New Bike Lanes Are Coming to Southeast Seattle: Here’s How You Can Have a Say in The Beacon Hill Bike Route Project

by Mark Van Streefkerk


The new Beacon Hill Bike Route Project will bring new bike lanes and greater connectivity to Southeast Seattle in three segments, from the Dr. Jose Rizal Bridge to the intersection at Beacon Avenue South and 39th Avenue South. The plan is now in the early design phase for the first segment, which extends from the Dr. Jose Rizal Bridge to South Spokane Street, and the Seattle Department of Transportation (SDOT) is actively seeking feedback about potential bike routes. Community members can find out more through online information and Q&A sessions as well as sign up for email updates, and take an online survey available through August 26 here.

The first online information session with community Q&A happened on Wednesday, August 12. According to Communications Lead Lisa Harrison, the session “is just the beginning of outreach efforts.” During the meeting, Project Developer Serena Lehman gave an overview of the Beacon Hill Bike Project, how it ties into the city’s greater Bicycle Master Plan, and the potential bike routes for segment one. Bike routes for segment two (along Beacon Avenue from Jefferson Park to the intersection at South Columbian Way) and segment three (from South Columbian Way to South 39th Street) have already been selected.

Lehman explained, “In 2019, SDOT conducted outreach around the city to find out about the community’s priorities for having places to bike in their community. We heard clearly that it was important to have more routes in Southeast Seattle to connect people to the neighborhood and job centers, specifically on Beacon Hill. The Beacon Hill Bike Project was created in response to what we heard.”

Among the factors SDOT considers when planning bike routes are connections to community assets like grocery stores and transit centers, how direct a route is, safety, topography, and community feedback. If a route goes through a residential area, that could mean establishing it as a neighborhood greenway, with increased speed humps, stop signs, and sidewalk repairs. If on an arterial street — high-capacity streets shared with cars and buses — that might include vertical protections like posts for the bike lane or floating bus stops between the roadway and bike lane.

There are three bike routes under consideration for the first segment, which has been divided up even further into north and south portions. From the Dr. Jose Rizal Bridge, the first northern alternative goes up 12th Avenue and connects to Beacon Hill Elementary School and multiple bus stops, staying mostly on residential streets. The second northern alternative travels up 14th Avenue and connects to the elementary school and bus stops but restricted primarily to arterial streets.
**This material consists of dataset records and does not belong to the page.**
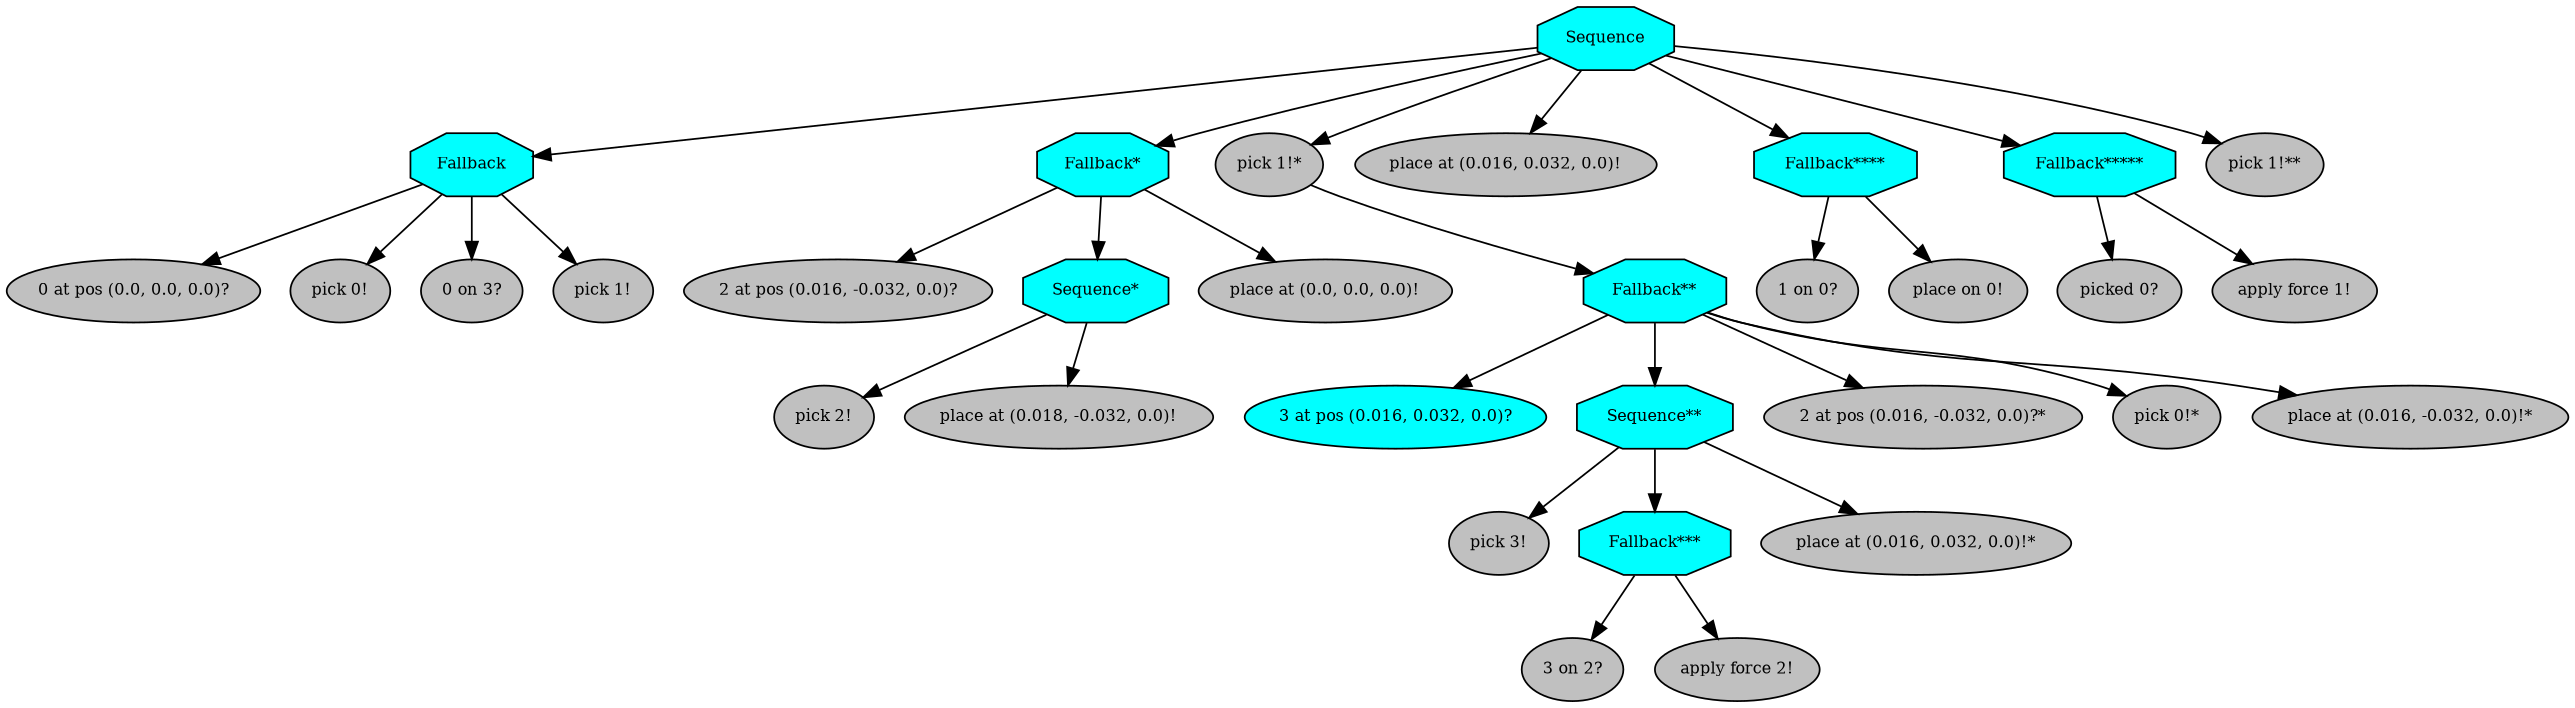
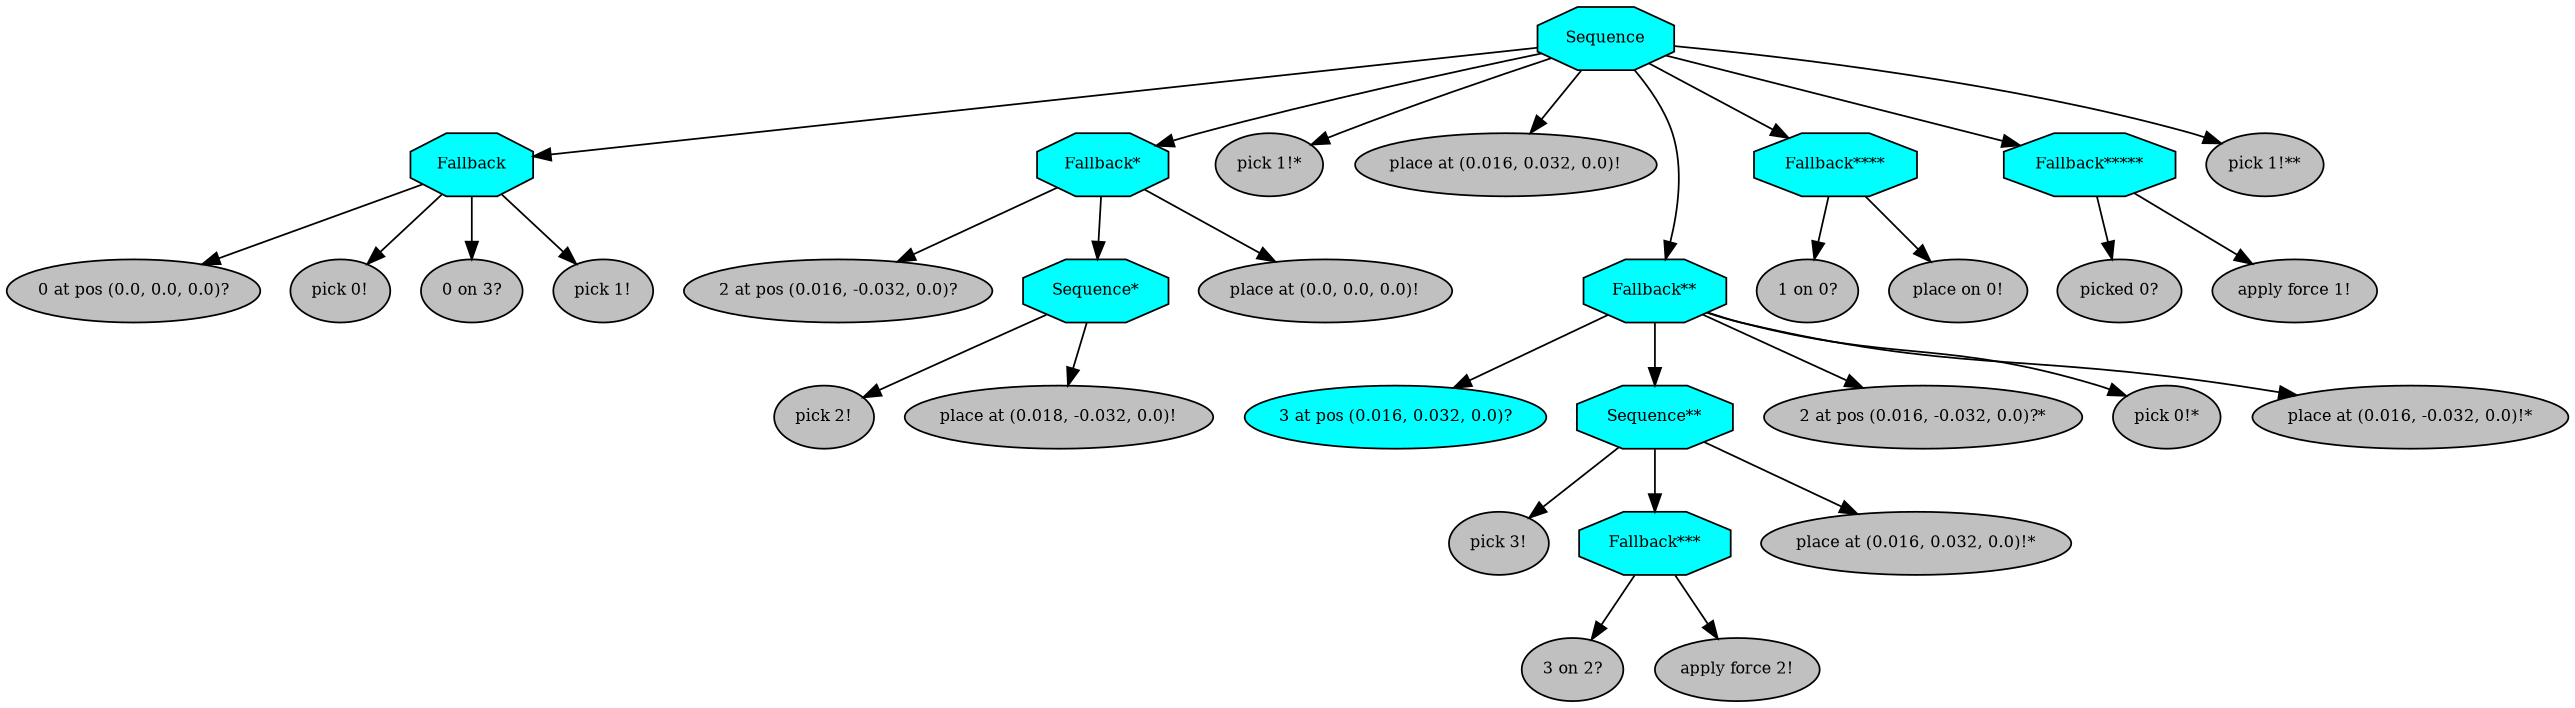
  digraph {
    fontname="times-roman"
    ordering=out
    node [fillcolor=gray fontcolor=black fontname="times-roman" fontsize=9 shape=ellipse style=filled]
    edge [fontname="times-roman"]
    n1 [fillcolor=cyan label=Sequence shape=octagon]
    n2 [fillcolor=cyan label=Fallback shape=octagon]
    n3 [fillcolor=cyan label="Fallback*" shape=octagon]
    n4 [label="pick 1!*"]
    n5 [label="place at (0.016, 0.032, 0.0)!"]
    n6 [fillcolor=cyan label="Fallback**" shape=octagon]
    n7 [fillcolor=cyan label="Fallback****" shape=octagon]
    n8 [fillcolor=cyan label="Fallback*****" shape=octagon]
    n9 [label="pick 1!**"]
    n10 [label="0 at pos (0.0, 0.0, 0.0)?"]
    n11 [label="pick 0!"]
    n12 [label="0 on 3?"]
    n13 [label="pick 1!"]
    n14 [label="2 at pos (0.016, -0.032, 0.0)?"]
    n15 [fillcolor=cyan label="Sequence*" shape=octagon]
    n16 [label="place at (0.0, 0.0, 0.0)!"]
    n17 [fillcolor=cyan label="3 at pos (0.016, 0.032, 0.0)?"]
    n18 [fillcolor=cyan label="Sequence**" shape=octagon]
    n19 [label="2 at pos (0.016, -0.032, 0.0)?*"]
    n20 [label="pick 0!*"]
    n21 [label="place at (0.016, -0.032, 0.0)!*"]
    n22 [label="1 on 0?"]
    n23 [label="place on 0!"]
    n24 [label="picked 0?"]
    n25 [label="apply force 1!"]
    n26 [label="pick 2!"]
    n27 [label="place at (0.018, -0.032, 0.0)!"]
    n28 [label="pick 3!"]
    n29 [fillcolor=cyan label="Fallback***" shape=octagon]
    n30 [label="place at (0.016, 0.032, 0.0)!*"]
    n31 [label="3 on 2?"]
    n32 [label="apply force 2!"]
    n1 -> n2
    n1 -> n3
    n1 -> n4
    n1 -> n5
-   n4 -> n6
+   n1 -> n6
    n1 -> n7
    n1 -> n8
    n1 -> n9
    n2 -> n10
    n2 -> n11
    n2 -> n12
    n2 -> n13
    n3 -> n14
    n3 -> n15
    n3 -> n16
    n6 -> n17
    n6 -> n18
    n6 -> n19
    n6 -> n20
    n6 -> n21
    n7 -> n22
    n7 -> n23
    n8 -> n24
    n8 -> n25
    n15 -> n26
    n15 -> n27
    n18 -> n28
    n18 -> n29
    n18 -> n30
    n29 -> n31
    n29 -> n32
  }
The third northern alternative is on 15th Avenue; it doesn’t connect to the school or bus stops but is the most direct route. In terms of topography, the first alternative has the greatest slope at 9%, with the second and third alternatives both at 7%.

The southern portion of segment one continues from South Forest Street to South Spokane Street. The first southern alternative is on Beacon Avenue, the most direct route option, but would require more pavement repair work. The second southern alternative has more turns, but follows a lower-stress street while still providing access to businesses and bus stops.

Screenshot 2020-08-13 at 4.05.05 PM
Bike routes currently under consideration for the first segment of the Beacon Hill Bike Route Project. Considerations like connectivity to community assets, directness, topography, and safety are all important to choosing a bike route. (Sourced from Seattle.gov)

Residents can read a transcription of Wednesday’s information session, see maps of the bike route options, and make their voice heard at SDOT’s Beacon Hill Bike Project website. Construction is slated to begin in 2022.

The Bicycle Master Plan intends to increase rideability, safety, connectivity, and equity among a population that’s expected to increase by 120,000 in the next 20 years. Among the benefits to increased bicycle commuting is a reduction of 40% of greenhouse gas emissions in Seattle from roadway transportation. Since creating new bike lanes can lead to sidewalk construction, changes to street parking, and other factors, a key component of the Bicycle Master Plan involves community input.


Mark Van Streefkerk is a South Seattle-based journalist living in the Beacon Hill neighborhood.